═════ EXERCISE DATA ═════

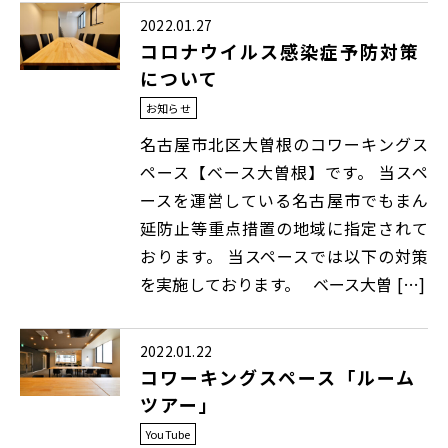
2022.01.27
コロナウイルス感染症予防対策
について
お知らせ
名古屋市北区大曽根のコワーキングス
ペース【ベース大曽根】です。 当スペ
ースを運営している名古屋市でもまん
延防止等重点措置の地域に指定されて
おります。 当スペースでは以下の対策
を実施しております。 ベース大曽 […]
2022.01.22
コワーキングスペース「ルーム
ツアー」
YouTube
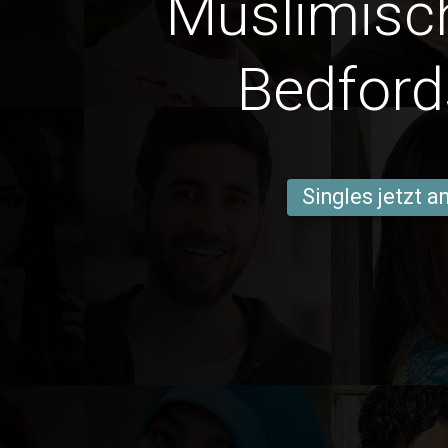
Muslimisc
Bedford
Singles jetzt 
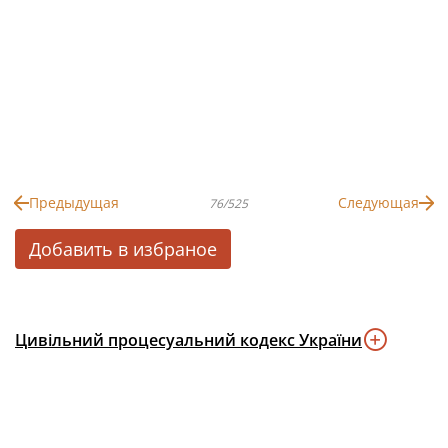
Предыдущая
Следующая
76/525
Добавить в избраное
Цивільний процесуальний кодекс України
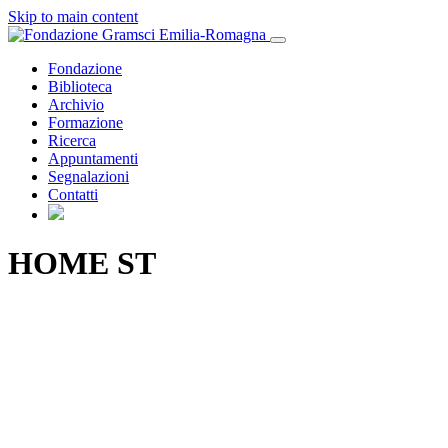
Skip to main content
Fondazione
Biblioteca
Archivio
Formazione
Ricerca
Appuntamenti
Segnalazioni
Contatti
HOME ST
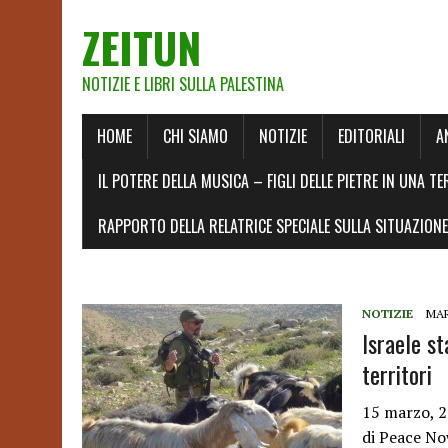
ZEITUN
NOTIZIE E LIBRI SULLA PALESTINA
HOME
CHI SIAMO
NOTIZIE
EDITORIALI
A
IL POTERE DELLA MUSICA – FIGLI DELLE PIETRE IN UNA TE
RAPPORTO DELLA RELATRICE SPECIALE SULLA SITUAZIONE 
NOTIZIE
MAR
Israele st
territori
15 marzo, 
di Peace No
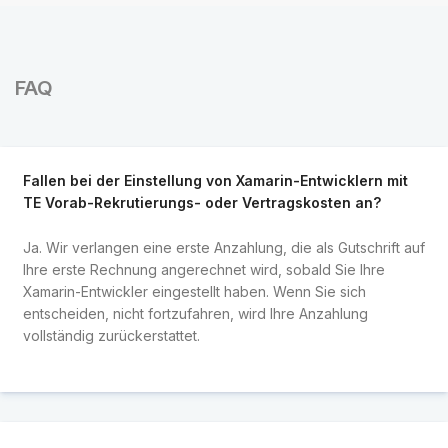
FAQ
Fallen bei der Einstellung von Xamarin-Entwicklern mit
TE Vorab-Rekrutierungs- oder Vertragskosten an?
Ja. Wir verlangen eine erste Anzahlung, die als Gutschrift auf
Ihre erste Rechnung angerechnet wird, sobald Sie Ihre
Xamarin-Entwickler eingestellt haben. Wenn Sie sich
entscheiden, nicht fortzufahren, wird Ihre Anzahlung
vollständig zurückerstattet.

═════

### HOW TO COMPLETE THIS TASK
Only the lines containing "SULLA" are needed; copy each of them from the data.

### ANSWER BELOW
NOTIZIE E LIBRI SULLA PALESTINA
RAPPORTO DELLA RELATRICE SPECIALE SULLA SITUAZIONE 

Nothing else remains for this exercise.